■ **Texte présenté**
+--
N’Djaména est classée parmi les villes les plus chères d’Afrique et lorsque ces jeunes quittent leurs villages, ils viennent en petits groupes. Une fois dans la capitale, ils seront majoritairement logés dans le 7e arrondissement et le 9e. Au vu de la précarité de leurs métiers, garçons et filles s’entendent et prennent une chambre de 15 mètres carrés pour 10 personnes au détriment de l’intimité et tout simplement de la dignité humaine. Cela amoindri le coût de la location pour tout le monde…

Selon un rapport de l’Ambassade des Etats unis publiés en 2021 sur la traite des personnes, le gouvernement tchadien ne respecte pas pleinement les normes minimales pour l’élimination de la traite des personnes. Une thèse qui vient appuyer le rapport de l’OIM de 2011.

Les conséquences inimaginables de l’exploitation économique et du travail forcé

Les conséquences de l’exploitation économique et du travail forcé sont graves et touchent à la fois les travailleurs et la société dans son ensemble. Les travailleurs sont souvent sans perspectives, victimes d’abus physiques pouvant conduire à la mort, de mauvais traitements, de discrimination et de conditions de travail dangereuses. Ils sont privés de leurs droits fondamentaux, tels que la santé, la liberté d’association, la protection sociale et la sécurité au travail. De plus, l’exploitation économique et le travail forcé contribuent à la perpétuation du cycle de la pauvreté et de l’inégalité, en empêchant les travailleurs d’accéder à des emplois décents et à des opportunités de développement économique.

Ceci appelle à la responsabilité directe de l’État pour protéger et défendre ces travailleurs non pas seulement en tant que tchadiens mais surtout en tant que personnes !
+--
(Coordonnées des boîtes englobantes)
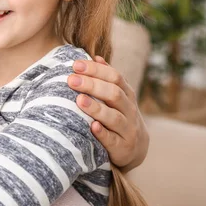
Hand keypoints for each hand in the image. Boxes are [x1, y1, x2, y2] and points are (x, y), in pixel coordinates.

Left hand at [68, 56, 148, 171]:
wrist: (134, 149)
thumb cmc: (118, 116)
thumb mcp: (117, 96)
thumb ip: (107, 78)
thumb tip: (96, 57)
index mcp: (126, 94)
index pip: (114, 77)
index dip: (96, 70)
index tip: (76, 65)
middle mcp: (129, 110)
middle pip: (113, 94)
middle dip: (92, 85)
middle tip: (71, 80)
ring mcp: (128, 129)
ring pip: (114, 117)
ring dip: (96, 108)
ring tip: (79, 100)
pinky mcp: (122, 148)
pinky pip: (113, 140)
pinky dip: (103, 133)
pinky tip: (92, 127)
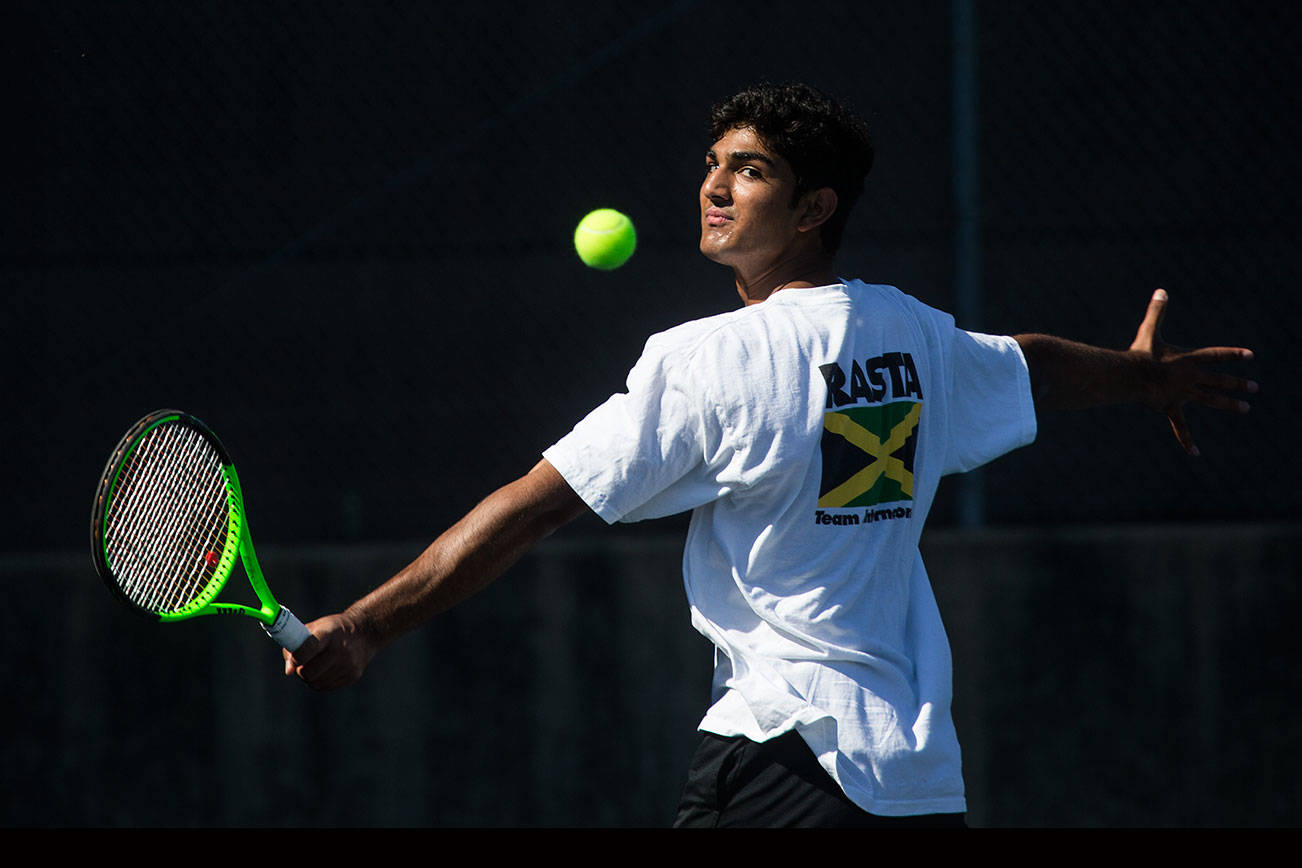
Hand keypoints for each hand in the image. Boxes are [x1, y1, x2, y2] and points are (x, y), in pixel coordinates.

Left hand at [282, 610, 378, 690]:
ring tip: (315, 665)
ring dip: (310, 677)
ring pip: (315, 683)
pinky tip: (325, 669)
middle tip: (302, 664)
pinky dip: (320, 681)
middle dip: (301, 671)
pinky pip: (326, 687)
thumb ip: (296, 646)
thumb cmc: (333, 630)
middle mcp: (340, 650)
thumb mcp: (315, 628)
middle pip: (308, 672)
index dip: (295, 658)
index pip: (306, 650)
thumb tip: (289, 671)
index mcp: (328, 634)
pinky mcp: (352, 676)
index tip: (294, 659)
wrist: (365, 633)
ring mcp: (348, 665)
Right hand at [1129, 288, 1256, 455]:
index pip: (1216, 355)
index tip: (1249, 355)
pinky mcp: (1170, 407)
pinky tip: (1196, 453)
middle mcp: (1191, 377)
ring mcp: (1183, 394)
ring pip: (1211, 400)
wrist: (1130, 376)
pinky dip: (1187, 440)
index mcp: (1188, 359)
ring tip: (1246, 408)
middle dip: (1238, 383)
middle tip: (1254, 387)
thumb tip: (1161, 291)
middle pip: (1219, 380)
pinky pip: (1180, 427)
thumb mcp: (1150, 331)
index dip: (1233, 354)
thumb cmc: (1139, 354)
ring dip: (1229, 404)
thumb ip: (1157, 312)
+--
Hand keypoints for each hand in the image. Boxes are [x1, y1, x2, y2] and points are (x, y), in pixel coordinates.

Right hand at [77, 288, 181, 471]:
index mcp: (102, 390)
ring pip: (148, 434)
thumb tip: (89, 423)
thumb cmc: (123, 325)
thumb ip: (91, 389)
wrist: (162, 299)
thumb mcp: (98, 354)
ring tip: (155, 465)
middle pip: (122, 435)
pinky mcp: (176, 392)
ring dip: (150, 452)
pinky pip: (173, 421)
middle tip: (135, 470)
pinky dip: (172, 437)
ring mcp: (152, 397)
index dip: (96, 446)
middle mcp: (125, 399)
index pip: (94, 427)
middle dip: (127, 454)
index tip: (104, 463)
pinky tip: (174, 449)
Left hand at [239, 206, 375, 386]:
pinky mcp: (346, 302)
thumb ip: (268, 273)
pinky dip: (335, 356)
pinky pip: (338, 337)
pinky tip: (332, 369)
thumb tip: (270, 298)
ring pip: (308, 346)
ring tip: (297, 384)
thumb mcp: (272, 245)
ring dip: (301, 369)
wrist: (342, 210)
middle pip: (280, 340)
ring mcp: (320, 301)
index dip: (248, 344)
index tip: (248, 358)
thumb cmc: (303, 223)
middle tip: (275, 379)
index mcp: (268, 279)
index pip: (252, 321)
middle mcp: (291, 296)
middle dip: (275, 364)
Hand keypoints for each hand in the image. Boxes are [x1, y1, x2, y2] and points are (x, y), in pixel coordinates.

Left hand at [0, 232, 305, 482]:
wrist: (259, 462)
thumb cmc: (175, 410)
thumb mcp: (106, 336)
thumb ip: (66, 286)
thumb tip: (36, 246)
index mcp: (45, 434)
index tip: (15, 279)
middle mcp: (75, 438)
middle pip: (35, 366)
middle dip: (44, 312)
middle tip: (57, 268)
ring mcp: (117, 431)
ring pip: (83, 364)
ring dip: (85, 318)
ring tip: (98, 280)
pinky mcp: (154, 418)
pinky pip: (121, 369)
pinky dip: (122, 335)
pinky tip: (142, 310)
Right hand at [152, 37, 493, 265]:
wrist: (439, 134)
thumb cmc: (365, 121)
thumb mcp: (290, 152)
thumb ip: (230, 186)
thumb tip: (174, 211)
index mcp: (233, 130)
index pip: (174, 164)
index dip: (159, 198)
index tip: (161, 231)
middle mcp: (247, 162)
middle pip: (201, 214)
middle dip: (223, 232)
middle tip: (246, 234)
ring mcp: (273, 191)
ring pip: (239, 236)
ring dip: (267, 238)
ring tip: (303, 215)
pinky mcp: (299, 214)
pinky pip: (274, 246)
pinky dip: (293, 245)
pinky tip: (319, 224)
+--
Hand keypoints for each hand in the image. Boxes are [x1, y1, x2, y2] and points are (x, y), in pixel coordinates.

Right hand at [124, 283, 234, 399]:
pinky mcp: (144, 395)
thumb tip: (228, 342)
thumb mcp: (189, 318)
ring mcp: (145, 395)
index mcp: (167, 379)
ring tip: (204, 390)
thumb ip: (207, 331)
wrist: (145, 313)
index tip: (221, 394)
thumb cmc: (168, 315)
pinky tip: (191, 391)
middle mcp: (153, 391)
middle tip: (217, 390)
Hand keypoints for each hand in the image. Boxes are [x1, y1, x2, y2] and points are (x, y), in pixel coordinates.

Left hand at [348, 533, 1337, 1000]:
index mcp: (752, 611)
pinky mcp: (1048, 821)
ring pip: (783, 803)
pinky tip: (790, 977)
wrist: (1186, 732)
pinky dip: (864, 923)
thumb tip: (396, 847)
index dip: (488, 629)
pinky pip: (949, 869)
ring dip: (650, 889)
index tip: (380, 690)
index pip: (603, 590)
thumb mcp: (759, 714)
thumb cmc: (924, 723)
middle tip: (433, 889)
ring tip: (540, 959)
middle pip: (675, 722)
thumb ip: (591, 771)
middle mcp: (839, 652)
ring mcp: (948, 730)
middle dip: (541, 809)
+--
■ **Exercices proposés**
**A)** Relevez tous les droits fondamentaux dont, selon le texte sur le travail forcé au Tchad, les travailleurs sont privés.
**B)** Extrayez du texte sur le travail forcé au Tchad le passage qui commence aux mots « Les conséquences inimaginables » et s'arrête après « de développement économique. ».
**C)** Prolongez le texte sur le travail forcé au Tchad à partir de sa dernière phrase.

■ **Réponses rédigées**
**A)** la santé, la liberté d'association, la protection sociale, la sécurité au travail

**B)**
Les conséquences inimaginables de l’exploitation économique et du travail forcé

Les conséquences de l’exploitation économique et du travail forcé sont graves et touchent à la fois les travailleurs et la société dans son ensemble. Les travailleurs sont souvent sans perspectives, victimes d’abus physiques pouvant conduire à la mort, de mauvais traitements, de discrimination et de conditions de travail dangereuses. Ils sont privés de leurs droits fondamentaux, tels que la santé, la liberté d’association, la protection sociale et la sécurité au travail. De plus, l’exploitation économique et le travail forcé contribuent à la perpétuation du cycle de la pauvreté et de l’inégalité, en empêchant les travailleurs d’accéder à des emplois décents et à des opportunités de développement économique.

**C)**
Crédit Photo : Chemsdine/Iwaria

Il faut protéger les jeunes de l’exploitation économique et du travail forcé

Les résultats de la recherche du Centre de Recherche en Anthropologie et Sciences Humaines (Crash) en collaboration avec Voice4Thought, ‘’Étude sociodémographique et anthropologique de la situation des femmes et des jeunes (Fonctionnaire de Rue de 40m) dans le 7e arrondissement de la ville de N’Djamena’’ publié en 2022 affirmait ceci : ‘’Selon nos résultats ces jeunes sont originaires de plusieurs régions notamment du sud du Tchad: le Logone occidental, le Mandoul, le Moyen-Chari, le Logone Oriental, la Tandjilé et le Loug Chari. Ces régions, considérées comme le poumon agricole se voient actuellement vider de ses bras valides à la cherche du mieux-être en ville où ils sont mal accueillis. Ainsi N’Djaména est considéré comme un « Eldorado tchadien » et plus précisément pour les jeunes ruraux. Il faut absolument y aller pour s’enrichir au plus vite.’’

Pour lutter contre l’exploitation économique et le travail forcé au Tchad, des mesures doivent être prises à différents niveaux. Tout d’abord, il est essentiel de renforcer la réglementation et le contrôle du travail, en veillant à ce que les lois protégeant les droits des travailleurs soient appliquées de manière effective. Les autorités doivent également s’attaquer à la corruption et à l’instabilité politique, qui affaiblissent les institutions chargées de protéger les travailleurs. En outre, il est crucial de sensibiliser les travailleurs aux droits qui leur sont accordés et de renforcer leur capacité à revendiquer ces droits. Il faudrait impérativement que la société civile documente les cas d’abus liés à l’exploitation économique et au travail forcé afin d’inciter les parlementaires à engager des réformes législatives. Il faut protéger les victimes et condamner les trafiquants d’être humains conformément à la loi 006/PR/18 portant élimination du travail forcé.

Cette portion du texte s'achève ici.